(The Single Woman – Batch 4)
Like me, you’ve possibly created a list or have it memorized in your head, as to the traits you want in a man. This is good to have (as I have learned), as it helps you to sift through the clutter, to ensure you get to the gem. It is not nice to be caught off-guard and to let emotions rule your decisions and behaviour and one way to prevent this is to be prepared with a list of qualities that are important to you and that you are therefore looking for, in a spouse.
Apart from that list of must-haves (and by the way, I do not expect the man to be perfect), there are ten (10) things I absolutely abhor and cannot, under any circumstances, tolerate in the character of a man. I call them my pet peeves and for me, if a man has them, they are a serious turn-off, no matter how good looking he is and who he is.
I absolutely hate it and find it quite unattractive, when a man is:
1. Arrogant, abrasive and aggressive
If it is within a man’s character to always be arrogant, abrasive and aggressive, then my four words to him are: “Get away from me.”
I cannot stand being around a man that is loud, arrogant, uncouth, coarse, harsh, unrefined, disrespectful, jungle-like, abrasive, commanding, domineering, confrontational and aggressive, so much so that he barks at you as his main form of communication, overly criticizes almost everything you do, has you in constant fear that he will fly off the handle and throw some insult at you at any point in time and makes you feel as if you have no worth or significance. Such a man does not walk away from a fight of words or otherwise but embraces it, relishing in the fact that he gets the opportunity to crudely put someone down.
I want a man that knows how to be gentle, who is respectful of others, well-mannered and kind.
If it is within a man’s character to always be proud, then my four words to him are: “Get away from me.”

__WHAT THE EXERCISE ASKS__:
Please answer these questions from the text on pet peeves in a man:
1. How many things does the text say cannot be tolerated in a man's character?
2. What four words are given to a man who is always arrogant, abrasive and aggressive?
3. What kind of man is wanted instead, according to the sentence beginning "I want a man"?
The listing after this text is separate material.

__PROVIDED DATA__:
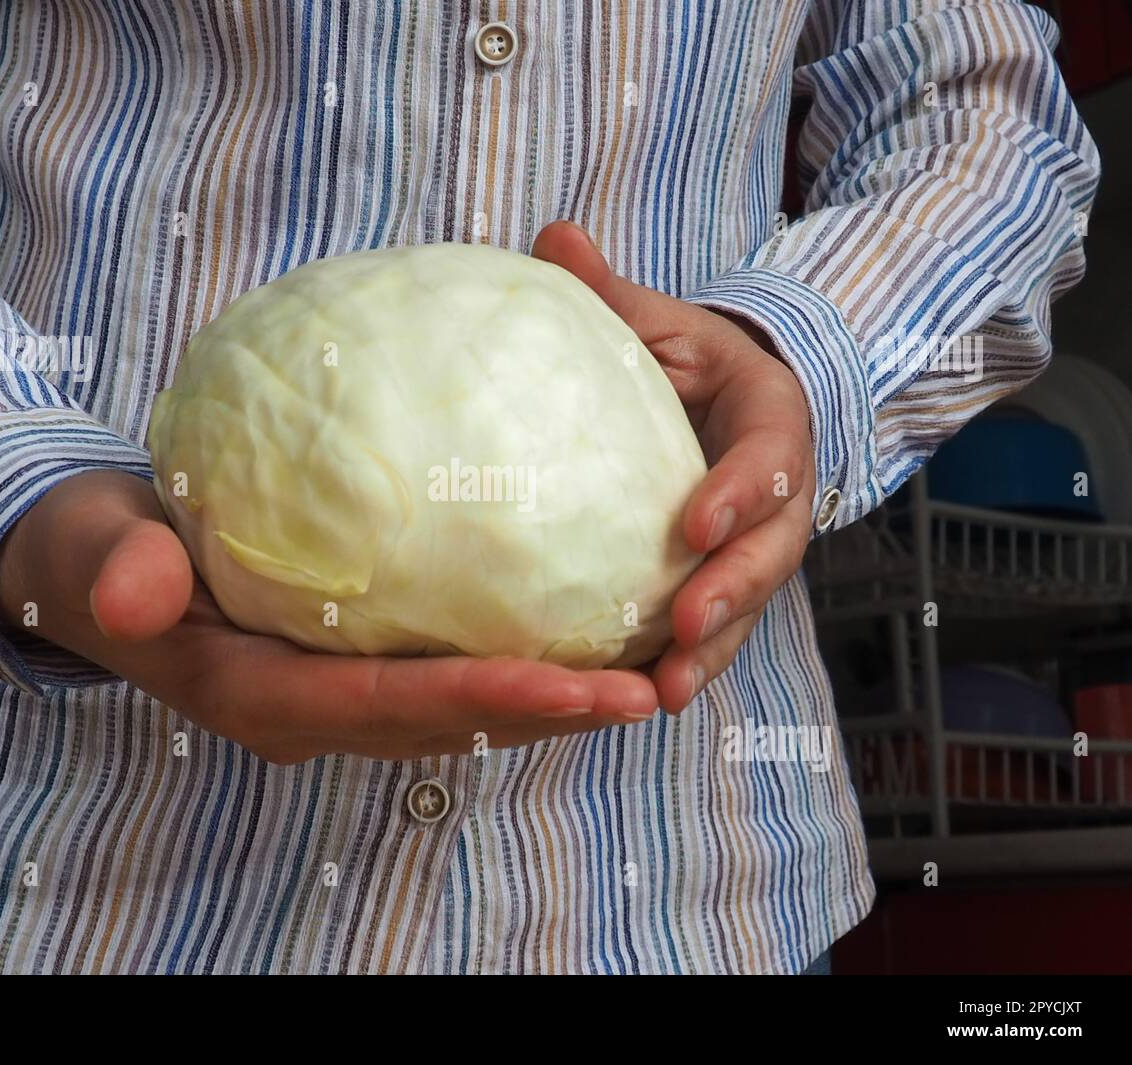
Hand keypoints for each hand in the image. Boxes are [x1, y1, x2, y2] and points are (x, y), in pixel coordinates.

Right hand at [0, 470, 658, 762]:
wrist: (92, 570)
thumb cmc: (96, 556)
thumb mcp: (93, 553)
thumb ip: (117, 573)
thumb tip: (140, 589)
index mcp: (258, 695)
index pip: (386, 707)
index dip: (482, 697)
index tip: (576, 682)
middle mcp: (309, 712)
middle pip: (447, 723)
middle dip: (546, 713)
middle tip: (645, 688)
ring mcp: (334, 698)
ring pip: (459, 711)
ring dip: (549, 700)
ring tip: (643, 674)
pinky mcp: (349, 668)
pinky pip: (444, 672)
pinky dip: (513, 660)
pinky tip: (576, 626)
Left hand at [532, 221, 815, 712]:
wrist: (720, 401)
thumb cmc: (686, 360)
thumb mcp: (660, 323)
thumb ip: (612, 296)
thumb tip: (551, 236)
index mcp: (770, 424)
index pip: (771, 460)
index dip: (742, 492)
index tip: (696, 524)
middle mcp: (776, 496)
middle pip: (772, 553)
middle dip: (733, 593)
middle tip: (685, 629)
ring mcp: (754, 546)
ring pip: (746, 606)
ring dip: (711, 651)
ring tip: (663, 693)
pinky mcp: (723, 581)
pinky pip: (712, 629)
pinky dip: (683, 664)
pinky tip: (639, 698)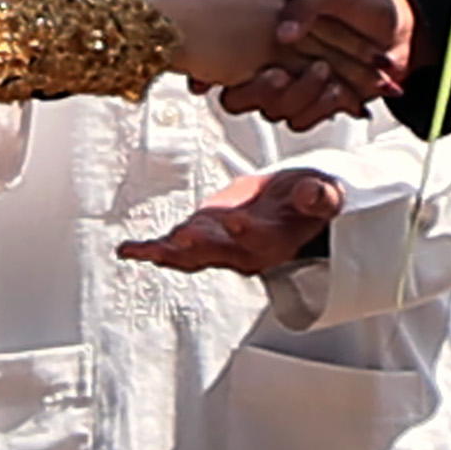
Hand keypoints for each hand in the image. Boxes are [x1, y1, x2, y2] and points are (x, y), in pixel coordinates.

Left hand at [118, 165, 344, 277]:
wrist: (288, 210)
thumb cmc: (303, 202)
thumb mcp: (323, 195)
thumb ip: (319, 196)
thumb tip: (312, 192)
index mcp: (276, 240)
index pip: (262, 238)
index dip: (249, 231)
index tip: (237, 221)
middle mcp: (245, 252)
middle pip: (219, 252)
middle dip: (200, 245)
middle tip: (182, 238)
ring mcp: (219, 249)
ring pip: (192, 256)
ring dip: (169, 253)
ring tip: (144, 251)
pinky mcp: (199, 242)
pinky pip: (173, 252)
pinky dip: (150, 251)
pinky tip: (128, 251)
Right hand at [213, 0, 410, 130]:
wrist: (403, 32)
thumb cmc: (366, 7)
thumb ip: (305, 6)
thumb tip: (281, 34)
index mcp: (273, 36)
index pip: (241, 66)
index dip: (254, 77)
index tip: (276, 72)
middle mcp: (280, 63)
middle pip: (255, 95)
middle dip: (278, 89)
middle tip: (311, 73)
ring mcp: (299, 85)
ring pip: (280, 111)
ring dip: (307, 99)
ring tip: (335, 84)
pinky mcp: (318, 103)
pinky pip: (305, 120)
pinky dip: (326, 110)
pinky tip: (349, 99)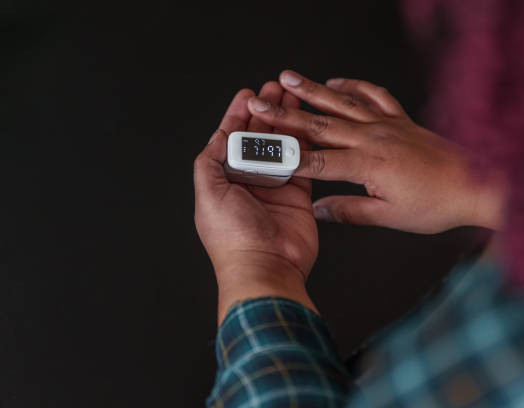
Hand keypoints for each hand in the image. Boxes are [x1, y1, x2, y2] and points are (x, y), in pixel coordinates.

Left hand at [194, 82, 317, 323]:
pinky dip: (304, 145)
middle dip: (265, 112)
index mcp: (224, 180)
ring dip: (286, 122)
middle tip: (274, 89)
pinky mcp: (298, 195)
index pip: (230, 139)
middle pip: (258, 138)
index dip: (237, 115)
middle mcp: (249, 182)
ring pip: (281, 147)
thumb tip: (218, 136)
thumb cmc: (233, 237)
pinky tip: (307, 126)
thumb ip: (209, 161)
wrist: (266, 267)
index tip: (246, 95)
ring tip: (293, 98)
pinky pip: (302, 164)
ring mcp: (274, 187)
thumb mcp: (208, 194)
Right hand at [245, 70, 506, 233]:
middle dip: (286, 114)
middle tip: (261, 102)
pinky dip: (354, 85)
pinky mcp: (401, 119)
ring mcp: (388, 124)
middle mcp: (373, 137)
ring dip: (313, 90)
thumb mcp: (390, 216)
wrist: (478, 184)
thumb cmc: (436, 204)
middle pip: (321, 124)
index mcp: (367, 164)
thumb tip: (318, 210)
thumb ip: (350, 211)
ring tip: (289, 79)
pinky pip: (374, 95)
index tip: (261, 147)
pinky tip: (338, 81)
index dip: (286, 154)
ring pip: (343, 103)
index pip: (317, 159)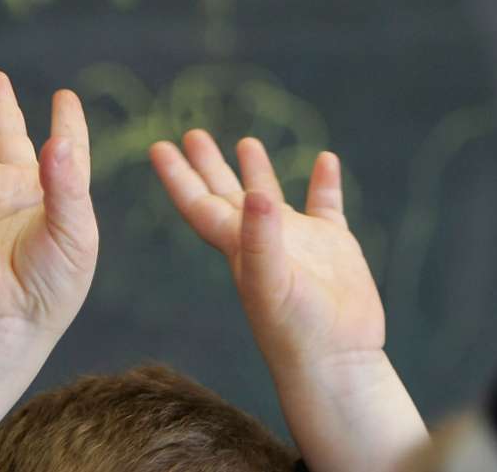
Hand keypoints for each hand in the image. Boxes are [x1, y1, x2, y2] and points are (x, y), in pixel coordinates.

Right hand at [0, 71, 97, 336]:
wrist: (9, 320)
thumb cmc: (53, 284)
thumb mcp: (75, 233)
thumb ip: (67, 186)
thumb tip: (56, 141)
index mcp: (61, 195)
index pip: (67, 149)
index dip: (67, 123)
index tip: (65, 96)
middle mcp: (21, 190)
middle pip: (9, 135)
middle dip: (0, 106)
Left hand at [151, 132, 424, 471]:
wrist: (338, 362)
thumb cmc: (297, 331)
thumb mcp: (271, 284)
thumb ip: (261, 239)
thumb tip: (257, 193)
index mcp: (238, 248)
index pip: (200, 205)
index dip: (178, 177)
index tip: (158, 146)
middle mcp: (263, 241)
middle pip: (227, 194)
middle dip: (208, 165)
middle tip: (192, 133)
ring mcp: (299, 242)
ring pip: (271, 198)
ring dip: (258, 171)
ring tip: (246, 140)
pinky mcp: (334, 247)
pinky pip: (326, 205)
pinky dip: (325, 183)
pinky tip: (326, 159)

...

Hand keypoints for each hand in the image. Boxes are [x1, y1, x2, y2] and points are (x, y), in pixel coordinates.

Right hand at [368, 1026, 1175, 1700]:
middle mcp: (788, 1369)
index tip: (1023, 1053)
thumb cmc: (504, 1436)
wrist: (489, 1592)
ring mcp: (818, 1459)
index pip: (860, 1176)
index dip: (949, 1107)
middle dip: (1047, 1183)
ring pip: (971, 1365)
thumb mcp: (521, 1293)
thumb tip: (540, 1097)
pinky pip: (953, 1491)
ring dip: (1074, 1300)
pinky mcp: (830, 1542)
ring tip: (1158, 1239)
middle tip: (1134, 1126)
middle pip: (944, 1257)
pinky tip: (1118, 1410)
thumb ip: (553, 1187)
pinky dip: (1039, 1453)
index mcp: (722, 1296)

__EXERCISE RESULT__:
1. Ten (10).
2. "Get away from me."
3. A man who knows how to be gentle, is respectful of others, well-mannered and kind.